Problem-Solving in Court: How do courts implement FDAC?
The Department for Education Innovation Children’s Social Care Programme funding included an evaluation of the approach used by judges hearing care proceedings in Family Drug and Alcohol Courts in England. It gives a picture of how new and longer-standing FDAC sites are implementing the FDAC problem-solving approach. The study consisted of observations of 46 hearings in 10 FDAC courts and interviews with 12 FDAC judges. The results were encouraging [highlights report and full report].
Government supports a major expansion and evaluation of Family Drug and Alcohol Courts (2019 - 2023)
In 2019 the government announced a major new £15M programme Supporting Families: Investing in Practice. FDAC is one of just 3 initiatives to receive support.

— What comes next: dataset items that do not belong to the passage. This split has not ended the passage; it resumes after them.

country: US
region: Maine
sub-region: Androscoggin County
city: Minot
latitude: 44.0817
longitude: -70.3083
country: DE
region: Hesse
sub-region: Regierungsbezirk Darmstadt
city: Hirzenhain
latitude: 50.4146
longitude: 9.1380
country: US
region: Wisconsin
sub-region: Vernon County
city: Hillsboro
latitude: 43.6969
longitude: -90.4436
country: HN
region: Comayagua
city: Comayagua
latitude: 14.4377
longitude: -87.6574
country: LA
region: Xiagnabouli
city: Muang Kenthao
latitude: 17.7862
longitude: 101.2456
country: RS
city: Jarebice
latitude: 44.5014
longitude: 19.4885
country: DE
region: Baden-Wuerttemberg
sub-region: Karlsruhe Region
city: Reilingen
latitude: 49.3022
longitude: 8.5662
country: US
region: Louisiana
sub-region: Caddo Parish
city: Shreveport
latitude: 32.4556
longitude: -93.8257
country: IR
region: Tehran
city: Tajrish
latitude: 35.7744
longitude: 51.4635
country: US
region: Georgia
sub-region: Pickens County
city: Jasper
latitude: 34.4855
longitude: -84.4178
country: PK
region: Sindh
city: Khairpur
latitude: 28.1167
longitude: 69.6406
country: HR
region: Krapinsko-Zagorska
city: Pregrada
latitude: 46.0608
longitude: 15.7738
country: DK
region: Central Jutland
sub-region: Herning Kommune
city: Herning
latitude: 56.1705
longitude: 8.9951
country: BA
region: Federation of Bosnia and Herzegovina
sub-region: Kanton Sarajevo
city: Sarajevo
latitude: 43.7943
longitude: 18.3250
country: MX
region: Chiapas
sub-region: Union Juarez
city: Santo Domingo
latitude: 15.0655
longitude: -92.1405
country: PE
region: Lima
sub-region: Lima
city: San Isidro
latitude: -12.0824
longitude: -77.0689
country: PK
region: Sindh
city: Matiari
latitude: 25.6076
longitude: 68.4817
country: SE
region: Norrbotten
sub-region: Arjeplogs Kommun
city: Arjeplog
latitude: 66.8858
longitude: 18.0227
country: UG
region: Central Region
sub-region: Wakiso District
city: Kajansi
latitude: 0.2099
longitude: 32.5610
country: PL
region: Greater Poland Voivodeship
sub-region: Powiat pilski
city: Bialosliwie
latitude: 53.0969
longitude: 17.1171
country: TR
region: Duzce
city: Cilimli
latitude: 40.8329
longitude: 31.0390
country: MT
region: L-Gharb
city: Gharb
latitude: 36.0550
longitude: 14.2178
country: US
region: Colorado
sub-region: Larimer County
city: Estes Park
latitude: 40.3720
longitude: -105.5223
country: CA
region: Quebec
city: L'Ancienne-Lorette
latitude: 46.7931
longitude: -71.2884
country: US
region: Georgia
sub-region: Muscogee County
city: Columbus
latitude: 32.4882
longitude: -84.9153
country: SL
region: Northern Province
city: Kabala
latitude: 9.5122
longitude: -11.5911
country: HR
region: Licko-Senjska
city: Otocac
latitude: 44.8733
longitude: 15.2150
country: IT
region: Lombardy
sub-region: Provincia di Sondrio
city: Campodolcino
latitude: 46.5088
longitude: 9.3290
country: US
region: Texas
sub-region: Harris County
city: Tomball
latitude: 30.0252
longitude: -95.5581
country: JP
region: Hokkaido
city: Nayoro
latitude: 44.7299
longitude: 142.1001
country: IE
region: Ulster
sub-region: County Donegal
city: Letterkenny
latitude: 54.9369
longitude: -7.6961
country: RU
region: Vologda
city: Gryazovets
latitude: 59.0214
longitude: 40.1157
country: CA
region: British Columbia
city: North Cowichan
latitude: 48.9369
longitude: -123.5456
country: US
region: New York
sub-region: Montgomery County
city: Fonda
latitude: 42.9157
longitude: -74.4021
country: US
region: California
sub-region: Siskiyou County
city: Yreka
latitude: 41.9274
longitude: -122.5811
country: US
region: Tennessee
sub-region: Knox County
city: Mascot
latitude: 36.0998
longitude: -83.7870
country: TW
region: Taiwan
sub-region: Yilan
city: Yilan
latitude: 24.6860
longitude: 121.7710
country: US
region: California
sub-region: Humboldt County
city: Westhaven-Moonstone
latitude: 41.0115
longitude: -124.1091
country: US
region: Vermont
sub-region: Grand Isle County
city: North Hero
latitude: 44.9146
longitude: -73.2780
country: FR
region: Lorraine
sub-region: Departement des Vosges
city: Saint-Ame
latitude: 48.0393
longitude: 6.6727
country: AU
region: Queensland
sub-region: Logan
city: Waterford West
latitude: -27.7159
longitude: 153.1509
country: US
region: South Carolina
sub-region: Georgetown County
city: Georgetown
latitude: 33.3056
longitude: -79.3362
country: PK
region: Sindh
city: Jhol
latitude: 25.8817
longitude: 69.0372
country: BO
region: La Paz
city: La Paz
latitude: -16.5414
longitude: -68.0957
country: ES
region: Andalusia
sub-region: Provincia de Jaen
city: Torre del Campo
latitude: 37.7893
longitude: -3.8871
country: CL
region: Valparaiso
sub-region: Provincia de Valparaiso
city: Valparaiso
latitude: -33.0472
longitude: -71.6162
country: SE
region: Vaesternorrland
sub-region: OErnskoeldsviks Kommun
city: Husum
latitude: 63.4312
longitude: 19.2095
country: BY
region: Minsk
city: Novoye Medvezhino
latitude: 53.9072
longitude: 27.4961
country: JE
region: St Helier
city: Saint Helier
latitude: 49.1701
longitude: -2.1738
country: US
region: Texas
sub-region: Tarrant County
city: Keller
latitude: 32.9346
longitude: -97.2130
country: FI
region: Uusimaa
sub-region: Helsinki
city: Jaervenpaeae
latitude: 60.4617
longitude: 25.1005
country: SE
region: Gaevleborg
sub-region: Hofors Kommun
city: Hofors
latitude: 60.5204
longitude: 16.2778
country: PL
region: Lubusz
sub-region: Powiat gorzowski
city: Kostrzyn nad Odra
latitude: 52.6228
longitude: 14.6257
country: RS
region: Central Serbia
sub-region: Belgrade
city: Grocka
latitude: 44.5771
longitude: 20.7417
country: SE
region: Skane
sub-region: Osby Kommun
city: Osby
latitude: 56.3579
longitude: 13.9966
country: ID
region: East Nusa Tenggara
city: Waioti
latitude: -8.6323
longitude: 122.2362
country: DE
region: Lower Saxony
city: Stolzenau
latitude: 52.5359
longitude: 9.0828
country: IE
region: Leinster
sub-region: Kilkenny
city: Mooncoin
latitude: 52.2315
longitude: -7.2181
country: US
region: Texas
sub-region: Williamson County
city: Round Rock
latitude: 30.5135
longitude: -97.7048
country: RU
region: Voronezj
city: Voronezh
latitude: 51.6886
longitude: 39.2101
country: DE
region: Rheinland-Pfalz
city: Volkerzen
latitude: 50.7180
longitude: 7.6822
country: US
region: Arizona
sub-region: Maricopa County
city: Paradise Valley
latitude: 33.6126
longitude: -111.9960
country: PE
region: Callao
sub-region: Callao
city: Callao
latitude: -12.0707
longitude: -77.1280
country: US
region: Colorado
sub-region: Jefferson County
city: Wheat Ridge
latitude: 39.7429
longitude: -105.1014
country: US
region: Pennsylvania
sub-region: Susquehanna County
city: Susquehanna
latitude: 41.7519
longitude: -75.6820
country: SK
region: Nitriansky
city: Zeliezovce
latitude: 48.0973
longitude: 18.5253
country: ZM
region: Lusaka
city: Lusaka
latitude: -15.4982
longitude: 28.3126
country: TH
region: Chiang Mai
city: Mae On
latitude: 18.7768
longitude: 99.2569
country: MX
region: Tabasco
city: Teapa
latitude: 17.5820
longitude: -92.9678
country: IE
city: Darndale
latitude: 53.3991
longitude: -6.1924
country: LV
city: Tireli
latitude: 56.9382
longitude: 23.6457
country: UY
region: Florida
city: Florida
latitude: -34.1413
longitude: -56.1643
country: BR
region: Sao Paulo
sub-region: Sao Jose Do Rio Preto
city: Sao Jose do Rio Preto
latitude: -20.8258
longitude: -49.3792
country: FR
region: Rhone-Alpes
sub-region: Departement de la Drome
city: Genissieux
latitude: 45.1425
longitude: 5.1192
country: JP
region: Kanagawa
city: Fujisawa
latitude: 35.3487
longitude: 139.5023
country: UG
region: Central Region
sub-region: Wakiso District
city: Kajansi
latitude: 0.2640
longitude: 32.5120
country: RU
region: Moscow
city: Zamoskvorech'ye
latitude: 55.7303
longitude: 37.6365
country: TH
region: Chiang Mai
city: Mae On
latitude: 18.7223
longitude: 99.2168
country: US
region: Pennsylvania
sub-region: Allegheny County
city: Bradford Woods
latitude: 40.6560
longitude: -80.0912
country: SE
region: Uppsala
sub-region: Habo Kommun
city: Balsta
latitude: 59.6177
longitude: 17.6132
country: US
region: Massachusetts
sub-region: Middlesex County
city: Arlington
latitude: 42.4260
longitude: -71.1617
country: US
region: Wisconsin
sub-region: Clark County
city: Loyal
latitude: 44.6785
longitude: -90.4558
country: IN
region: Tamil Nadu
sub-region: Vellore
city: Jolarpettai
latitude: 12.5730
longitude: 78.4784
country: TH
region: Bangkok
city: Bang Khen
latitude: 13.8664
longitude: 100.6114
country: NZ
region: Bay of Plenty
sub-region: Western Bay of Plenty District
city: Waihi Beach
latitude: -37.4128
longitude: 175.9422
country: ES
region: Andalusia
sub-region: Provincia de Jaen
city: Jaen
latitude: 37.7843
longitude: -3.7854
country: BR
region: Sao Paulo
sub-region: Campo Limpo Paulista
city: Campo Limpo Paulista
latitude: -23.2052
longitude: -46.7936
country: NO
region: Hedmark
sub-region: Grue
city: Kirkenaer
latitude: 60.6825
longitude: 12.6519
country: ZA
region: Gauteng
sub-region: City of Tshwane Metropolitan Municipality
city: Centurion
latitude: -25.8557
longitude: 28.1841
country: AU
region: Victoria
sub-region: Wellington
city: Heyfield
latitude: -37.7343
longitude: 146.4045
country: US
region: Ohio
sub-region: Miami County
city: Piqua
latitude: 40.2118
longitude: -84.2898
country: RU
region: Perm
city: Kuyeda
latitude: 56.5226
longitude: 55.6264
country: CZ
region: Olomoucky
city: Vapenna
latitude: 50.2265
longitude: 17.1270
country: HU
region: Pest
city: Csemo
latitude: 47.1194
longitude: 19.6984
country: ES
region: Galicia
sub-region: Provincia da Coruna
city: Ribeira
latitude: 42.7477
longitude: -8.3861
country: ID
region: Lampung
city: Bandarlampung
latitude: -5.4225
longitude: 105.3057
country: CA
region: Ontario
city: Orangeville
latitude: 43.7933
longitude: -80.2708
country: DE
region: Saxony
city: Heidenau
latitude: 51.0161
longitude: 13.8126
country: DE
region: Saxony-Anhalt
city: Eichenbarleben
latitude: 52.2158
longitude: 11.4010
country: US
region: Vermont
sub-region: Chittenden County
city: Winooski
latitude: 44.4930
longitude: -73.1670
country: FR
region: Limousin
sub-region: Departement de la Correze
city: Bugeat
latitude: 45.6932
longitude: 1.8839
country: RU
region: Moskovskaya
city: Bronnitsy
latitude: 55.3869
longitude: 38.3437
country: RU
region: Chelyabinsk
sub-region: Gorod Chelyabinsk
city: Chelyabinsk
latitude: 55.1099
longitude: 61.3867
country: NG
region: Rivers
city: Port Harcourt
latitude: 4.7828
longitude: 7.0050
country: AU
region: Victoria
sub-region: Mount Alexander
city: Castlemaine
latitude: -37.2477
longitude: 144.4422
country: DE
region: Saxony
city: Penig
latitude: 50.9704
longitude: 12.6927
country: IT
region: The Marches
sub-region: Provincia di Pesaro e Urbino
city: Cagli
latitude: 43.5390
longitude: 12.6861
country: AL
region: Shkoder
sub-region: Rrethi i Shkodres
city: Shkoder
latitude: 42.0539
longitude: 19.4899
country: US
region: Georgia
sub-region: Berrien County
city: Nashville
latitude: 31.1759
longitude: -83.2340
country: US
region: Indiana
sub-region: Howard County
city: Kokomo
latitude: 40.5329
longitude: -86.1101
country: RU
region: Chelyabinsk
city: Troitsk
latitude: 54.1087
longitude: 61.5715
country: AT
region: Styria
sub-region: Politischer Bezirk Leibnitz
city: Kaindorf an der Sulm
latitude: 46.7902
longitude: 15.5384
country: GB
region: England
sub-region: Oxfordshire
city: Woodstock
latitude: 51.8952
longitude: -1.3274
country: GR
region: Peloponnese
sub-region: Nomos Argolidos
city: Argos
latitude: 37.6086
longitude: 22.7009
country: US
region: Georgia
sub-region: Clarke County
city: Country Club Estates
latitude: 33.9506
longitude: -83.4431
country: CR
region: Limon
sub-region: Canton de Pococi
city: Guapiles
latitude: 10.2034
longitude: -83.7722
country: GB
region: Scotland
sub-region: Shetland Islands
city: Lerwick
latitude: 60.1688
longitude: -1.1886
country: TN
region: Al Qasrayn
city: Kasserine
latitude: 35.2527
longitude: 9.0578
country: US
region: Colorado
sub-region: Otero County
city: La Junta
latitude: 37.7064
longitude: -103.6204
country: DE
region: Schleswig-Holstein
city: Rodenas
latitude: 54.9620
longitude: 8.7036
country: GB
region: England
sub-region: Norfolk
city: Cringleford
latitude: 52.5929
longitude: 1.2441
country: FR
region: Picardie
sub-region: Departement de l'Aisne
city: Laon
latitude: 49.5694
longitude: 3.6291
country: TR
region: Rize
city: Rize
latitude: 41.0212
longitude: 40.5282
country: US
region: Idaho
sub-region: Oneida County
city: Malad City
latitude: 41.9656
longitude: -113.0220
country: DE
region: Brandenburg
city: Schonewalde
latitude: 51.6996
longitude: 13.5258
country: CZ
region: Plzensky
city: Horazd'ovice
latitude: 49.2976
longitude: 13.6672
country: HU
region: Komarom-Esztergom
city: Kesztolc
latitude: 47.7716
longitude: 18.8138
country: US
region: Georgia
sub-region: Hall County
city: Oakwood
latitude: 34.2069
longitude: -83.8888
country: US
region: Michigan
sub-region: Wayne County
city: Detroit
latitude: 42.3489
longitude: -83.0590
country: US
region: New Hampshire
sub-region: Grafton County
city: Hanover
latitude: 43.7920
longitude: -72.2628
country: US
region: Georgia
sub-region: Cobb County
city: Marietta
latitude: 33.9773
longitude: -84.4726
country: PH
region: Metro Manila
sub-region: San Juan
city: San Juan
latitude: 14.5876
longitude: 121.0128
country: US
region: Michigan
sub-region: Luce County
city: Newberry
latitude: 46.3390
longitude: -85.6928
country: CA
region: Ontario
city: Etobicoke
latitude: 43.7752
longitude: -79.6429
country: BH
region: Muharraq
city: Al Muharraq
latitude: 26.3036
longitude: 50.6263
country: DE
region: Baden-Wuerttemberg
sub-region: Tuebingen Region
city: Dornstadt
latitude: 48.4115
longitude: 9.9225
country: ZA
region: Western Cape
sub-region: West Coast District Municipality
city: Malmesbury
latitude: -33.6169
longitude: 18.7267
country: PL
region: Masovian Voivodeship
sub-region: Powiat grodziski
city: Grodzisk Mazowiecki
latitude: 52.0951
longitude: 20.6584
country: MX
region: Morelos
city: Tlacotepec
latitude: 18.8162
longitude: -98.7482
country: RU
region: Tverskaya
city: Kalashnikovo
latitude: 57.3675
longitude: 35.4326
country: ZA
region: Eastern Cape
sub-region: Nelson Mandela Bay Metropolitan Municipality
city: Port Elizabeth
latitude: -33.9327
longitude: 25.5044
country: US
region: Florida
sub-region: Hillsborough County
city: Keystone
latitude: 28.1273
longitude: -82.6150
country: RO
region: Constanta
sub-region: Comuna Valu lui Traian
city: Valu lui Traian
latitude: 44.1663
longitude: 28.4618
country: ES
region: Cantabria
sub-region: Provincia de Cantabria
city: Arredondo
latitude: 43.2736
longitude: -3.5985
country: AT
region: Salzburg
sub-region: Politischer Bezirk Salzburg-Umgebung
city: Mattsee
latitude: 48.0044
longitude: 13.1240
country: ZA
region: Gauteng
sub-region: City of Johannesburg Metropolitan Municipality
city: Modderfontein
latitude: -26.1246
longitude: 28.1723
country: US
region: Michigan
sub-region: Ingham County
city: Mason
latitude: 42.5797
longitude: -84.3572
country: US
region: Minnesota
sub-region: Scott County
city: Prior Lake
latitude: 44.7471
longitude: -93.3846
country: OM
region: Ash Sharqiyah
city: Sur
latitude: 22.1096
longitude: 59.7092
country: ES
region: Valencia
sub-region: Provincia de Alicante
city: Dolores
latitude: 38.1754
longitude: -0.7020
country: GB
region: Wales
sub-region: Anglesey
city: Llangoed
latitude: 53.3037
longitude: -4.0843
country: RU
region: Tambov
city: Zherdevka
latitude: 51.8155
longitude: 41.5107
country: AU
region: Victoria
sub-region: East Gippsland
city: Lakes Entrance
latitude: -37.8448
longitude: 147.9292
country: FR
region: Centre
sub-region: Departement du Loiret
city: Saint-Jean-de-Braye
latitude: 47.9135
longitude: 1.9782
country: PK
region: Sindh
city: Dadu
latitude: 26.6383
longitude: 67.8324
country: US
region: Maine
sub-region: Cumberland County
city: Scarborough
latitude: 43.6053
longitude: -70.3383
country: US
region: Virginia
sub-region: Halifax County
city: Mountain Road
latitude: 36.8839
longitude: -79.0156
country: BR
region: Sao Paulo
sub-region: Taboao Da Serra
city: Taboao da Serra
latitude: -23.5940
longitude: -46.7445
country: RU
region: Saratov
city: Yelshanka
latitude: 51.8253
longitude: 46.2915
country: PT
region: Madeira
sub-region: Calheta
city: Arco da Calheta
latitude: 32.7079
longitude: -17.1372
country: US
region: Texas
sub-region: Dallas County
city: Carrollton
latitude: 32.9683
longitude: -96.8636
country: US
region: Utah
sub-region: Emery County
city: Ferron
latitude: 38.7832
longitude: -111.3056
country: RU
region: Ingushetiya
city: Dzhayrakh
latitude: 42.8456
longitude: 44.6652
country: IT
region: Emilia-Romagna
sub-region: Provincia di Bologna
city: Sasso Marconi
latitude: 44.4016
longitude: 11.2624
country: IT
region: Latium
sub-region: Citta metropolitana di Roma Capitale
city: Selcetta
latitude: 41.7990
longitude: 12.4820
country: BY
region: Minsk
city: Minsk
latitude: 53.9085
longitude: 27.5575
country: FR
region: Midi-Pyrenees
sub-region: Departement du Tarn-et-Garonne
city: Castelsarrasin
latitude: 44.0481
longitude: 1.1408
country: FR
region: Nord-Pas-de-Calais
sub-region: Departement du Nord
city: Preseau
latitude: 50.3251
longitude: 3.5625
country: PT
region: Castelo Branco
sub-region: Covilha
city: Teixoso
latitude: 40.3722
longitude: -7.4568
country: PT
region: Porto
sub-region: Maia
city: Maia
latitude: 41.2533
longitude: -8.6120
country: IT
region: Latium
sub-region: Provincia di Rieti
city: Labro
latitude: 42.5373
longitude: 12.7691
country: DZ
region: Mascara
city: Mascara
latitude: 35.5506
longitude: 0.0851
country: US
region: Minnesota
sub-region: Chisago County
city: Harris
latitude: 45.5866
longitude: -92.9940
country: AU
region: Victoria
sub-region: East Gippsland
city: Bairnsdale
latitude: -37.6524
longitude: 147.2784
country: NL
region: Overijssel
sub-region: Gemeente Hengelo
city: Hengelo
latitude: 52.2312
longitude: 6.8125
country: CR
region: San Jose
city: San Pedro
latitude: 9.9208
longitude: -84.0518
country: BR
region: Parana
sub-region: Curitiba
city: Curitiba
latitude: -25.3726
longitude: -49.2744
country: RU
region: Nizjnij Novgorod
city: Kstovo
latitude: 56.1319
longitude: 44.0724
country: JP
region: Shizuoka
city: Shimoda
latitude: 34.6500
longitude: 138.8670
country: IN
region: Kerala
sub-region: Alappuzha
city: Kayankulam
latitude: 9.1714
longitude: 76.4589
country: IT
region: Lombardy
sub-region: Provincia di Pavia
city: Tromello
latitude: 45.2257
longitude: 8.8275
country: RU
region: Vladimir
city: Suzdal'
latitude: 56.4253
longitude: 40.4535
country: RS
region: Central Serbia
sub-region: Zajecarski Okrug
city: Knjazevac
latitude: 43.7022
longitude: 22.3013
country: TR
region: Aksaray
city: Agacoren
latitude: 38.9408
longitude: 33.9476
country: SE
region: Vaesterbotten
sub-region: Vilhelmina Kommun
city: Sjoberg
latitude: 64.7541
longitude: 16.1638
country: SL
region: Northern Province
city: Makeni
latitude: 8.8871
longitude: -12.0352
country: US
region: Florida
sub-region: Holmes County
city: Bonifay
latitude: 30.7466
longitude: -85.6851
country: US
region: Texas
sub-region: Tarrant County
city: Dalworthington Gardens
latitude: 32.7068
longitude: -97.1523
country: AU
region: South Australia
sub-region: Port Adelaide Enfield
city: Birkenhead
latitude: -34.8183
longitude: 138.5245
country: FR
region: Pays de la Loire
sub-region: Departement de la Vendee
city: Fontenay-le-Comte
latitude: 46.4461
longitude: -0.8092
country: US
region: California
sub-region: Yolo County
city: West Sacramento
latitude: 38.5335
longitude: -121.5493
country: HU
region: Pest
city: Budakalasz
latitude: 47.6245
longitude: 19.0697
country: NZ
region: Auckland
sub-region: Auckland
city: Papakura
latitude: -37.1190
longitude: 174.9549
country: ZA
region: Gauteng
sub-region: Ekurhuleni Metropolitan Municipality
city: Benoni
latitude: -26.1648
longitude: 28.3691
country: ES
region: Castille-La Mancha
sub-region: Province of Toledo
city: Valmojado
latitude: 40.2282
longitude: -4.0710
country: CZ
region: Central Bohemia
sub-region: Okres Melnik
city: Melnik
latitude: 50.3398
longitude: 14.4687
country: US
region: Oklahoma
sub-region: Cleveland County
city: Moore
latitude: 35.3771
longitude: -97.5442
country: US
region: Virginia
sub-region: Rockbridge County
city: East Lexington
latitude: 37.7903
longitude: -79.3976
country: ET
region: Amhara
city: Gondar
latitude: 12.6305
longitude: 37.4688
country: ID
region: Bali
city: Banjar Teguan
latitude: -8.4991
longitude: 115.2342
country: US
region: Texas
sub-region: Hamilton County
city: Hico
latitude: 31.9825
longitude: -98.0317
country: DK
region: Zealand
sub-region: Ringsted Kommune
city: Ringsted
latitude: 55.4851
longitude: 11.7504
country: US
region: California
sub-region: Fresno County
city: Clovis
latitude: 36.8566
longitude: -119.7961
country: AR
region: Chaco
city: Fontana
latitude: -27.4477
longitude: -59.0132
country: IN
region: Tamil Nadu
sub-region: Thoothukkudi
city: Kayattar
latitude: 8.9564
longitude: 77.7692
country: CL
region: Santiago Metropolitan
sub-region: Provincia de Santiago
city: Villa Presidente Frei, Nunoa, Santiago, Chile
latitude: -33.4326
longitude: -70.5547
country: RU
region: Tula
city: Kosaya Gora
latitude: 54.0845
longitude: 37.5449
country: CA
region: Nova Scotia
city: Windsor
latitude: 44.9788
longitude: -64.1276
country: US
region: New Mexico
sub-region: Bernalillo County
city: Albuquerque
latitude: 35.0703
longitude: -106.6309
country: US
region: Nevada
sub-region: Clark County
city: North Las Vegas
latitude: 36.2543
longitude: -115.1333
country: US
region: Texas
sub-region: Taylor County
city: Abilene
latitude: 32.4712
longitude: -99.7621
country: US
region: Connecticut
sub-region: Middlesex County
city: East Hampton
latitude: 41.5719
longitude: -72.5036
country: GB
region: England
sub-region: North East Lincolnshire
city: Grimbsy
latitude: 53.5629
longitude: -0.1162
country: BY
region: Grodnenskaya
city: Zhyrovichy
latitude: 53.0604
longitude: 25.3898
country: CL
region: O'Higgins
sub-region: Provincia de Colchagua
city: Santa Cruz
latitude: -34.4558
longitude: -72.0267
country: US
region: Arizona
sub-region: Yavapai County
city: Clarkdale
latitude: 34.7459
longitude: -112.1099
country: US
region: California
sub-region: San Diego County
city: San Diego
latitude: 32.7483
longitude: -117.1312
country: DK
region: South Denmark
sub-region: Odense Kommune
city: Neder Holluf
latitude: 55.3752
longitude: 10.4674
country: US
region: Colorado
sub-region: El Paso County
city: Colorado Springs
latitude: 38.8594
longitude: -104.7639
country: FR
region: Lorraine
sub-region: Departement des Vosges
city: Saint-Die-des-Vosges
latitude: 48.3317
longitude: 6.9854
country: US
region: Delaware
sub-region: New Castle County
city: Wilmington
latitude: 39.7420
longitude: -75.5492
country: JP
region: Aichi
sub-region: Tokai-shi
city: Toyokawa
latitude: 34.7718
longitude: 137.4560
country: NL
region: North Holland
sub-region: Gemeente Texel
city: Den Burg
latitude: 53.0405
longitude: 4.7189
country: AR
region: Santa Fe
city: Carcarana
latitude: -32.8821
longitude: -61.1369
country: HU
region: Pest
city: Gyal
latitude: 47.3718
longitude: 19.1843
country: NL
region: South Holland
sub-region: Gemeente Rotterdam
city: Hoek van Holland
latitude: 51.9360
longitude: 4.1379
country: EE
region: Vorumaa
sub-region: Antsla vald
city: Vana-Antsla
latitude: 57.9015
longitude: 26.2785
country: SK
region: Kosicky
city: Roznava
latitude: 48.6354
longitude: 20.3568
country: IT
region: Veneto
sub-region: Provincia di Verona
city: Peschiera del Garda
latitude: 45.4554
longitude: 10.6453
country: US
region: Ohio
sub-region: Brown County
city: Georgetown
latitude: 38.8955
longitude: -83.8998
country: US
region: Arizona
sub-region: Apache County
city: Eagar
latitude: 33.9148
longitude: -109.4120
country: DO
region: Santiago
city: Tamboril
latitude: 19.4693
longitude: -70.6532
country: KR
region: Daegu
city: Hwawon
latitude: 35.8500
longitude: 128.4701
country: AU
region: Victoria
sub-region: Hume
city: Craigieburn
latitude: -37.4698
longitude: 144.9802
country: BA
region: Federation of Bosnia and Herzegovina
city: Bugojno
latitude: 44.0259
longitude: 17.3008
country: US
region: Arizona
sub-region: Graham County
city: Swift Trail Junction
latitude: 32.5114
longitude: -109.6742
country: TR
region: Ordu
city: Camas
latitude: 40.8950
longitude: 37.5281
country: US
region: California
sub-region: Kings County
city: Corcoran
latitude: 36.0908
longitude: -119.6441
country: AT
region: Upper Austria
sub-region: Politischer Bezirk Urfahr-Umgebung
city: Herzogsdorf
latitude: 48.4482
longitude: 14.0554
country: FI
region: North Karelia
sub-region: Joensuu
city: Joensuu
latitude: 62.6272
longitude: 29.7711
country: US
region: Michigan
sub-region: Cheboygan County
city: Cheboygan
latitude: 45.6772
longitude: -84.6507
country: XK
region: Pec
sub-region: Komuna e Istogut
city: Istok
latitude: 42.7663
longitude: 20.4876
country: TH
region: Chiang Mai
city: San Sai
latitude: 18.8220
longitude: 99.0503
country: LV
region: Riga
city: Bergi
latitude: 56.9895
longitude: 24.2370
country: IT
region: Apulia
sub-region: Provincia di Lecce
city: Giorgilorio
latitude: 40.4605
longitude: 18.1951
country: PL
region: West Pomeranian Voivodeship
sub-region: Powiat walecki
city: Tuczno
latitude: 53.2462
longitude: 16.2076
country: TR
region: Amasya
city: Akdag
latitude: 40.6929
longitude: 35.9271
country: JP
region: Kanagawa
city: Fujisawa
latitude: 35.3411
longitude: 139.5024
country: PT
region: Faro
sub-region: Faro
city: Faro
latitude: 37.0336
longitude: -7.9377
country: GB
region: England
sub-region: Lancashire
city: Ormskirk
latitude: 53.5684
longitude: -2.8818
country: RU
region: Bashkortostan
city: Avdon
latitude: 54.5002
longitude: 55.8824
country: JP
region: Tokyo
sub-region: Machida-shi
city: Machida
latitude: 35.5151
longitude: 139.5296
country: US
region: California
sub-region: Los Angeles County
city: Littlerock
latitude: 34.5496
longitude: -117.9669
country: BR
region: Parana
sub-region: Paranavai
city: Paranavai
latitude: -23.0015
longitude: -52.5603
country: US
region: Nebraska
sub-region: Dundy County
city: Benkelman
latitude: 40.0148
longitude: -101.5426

This is because it showed promising outcomes under the previous Department for Education Children’s Social Care Innovation Programme.
The Supporting Families: Investing in Practice programme is run jointly with the Department for Education, with the What Works Centre for Children’s Social Care overseeing the evaluations. Evaluation is a condition of funding.
Fourteen FDAC projects are receiving support under the Supporting Families: Investing in Practice programme. By 2021, 14 FDAC teams will service 35 local authorities and 20 family courts.
The Centre for Justice Innovation are the delivery partners to the Supporting Families: Investing in Practice programme, providing training and support to the new sites as well as to those which already operate.
Evaluation under the Supporting Families: Investing in Practice Programme
NatCen Social Research has been funded to carry out an evaluation of the effectiveness of FDAC. Professor Harwin has been appointed as a consultant to the project, advising on the design and outcome measures and final report.
The NatCen evaluation will compare reunification and parental substance misuse outcomes across all 14 sites with outcomes for families that did not access FDAC. It will also undertake an integrated implementation and process evaluation to understand how FDAC is implemented and perceived impacts of the intervention.
Other evaluations of FDAC that are being undertaken under the Supporting Families: Investing in Practice programme address:
- Peer-mentoring; evaluated by the University of Sussex.
- Post-proceedings support in the Gloucestershire FDAC; evaluated by Kings College London.
- Engagement with FDAC using behavioural insights; evaluated by the Centre for Evidence Implementation
The Family Drug and Alcohol Courts National Advisory Board
The Centre for Justice Innovation coordinates the Family Drug and Alcohol Courts National Advisory Board. Chaired by Baroness Hallett DBE PC, it will provide advice to the President of the Family Division and ad hoc advice to the National Family Justice Board. Professor Harwin is a member of the Board and represents the academic community.